YOUNG SWIMMERS HAVE ENHANCED BREATHING CAPACITY WHEN COMPARED TO NON-SWIMMERS
Stager, J. M., Kojima, K., Ishimatsu, M., Wilhite, D. P., & Wright, B. V. (2013). Breathing pattern and strategy during exercise in young swimmers and non-swim trained children. Medicine & Science in Sports & Exercise, 45(5), Supplement abstract number 1269.
This study characterized the breathing patterns and strategies of young swimmers (M = 12; F = 12) during incremental exercise to volitional exhaustion and compared those measures to age- and size-matched non-swim-trained children (M = 7; F = 4). Ss performed resting pulmonary function and incremental exercise tests to volitional exhaustion (VO2peak) on a cycle ergometer. Pulmonary function was collected during a set of maximal inspiratory and expiratory maneuvers for the determination of the maximal flow-volume loop. Metabolic and ventilatory data were recorded at each minute during the VO2peak test. Exercise inspiratory and expiratory/inspiratory tidal volume and expiratory/inspiratory peak flow were measured during the last 30 seconds of each minute. Inspiratory and expiratory reserve volumes were determined using inspiratory capacity maneuvers.
At rest, swimmers showed significantly greater forced vital capacity and maximal mid-expiratory flow than the non-swimmers.

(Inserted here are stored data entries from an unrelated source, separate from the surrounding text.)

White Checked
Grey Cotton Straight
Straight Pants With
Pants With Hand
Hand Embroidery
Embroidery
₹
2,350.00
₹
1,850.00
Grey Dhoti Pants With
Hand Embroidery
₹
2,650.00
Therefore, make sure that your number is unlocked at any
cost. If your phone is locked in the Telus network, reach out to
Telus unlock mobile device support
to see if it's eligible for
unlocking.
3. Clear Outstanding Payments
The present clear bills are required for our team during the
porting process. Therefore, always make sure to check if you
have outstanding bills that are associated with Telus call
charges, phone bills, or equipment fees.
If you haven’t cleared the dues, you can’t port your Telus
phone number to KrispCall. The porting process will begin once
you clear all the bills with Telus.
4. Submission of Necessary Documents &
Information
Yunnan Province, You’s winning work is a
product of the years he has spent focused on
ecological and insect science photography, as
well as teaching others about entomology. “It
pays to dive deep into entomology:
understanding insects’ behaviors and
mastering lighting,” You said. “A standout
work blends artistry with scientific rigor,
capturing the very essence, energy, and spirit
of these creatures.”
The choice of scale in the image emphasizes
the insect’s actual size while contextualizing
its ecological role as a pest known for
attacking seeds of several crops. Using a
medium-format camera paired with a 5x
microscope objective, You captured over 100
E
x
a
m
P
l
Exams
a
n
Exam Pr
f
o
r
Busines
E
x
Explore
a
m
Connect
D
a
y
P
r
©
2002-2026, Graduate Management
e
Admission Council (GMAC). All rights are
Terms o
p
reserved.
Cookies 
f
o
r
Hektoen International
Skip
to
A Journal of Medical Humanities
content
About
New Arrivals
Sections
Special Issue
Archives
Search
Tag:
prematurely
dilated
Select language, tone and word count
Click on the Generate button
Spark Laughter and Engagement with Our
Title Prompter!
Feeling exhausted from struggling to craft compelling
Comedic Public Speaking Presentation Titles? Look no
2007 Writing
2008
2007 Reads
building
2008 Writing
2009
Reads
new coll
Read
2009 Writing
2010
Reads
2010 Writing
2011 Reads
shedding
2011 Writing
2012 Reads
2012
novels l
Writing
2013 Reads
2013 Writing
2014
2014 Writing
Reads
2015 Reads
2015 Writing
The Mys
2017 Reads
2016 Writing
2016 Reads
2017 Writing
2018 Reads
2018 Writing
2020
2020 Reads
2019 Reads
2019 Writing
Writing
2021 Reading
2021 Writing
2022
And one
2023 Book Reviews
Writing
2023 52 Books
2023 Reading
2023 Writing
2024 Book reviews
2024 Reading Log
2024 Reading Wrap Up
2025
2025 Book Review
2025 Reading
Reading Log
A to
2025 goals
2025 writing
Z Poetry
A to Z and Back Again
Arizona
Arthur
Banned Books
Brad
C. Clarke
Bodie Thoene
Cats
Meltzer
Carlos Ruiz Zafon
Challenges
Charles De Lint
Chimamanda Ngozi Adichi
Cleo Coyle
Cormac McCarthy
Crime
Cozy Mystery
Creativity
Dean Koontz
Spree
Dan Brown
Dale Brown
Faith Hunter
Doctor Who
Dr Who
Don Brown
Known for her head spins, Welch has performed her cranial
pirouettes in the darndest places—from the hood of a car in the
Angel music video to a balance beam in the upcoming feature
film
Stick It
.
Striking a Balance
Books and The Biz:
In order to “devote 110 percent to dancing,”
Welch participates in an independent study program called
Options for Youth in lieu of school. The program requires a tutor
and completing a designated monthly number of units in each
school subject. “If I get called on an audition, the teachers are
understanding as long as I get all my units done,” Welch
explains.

The groups were similar in relative VO2, breathing frequency, and inspiratory reserve volume at 60, 70, 80, 90 and 100% of VO2peak. Significantly greater minute ventilation, tidal volume, expiratory reserve volume, inspiratory tidal volume, expiratory tidal volume, inspiratory peak flow, and expiratory peak flow were observed in swimmers throughout the exercise bout.
Implication. With no difference in breathing frequency, the higher tidal flow in young swimmers permitted a higher tidal volume, thus allowing for greater minute ventilation during incremental exercise. Young swimmers appear to exploit a higher available expiratory airflow by breathing at higher lung volumes possibly as a means of avoiding mechanical constraints to ventilation.
The cycle ergometer test was not swimming specific. It is not possible to determine if swimming caused the enhanced breathing characteristics or if the Ss had those characteristics which then served to push them toward swimming where the advantage would be better utilized.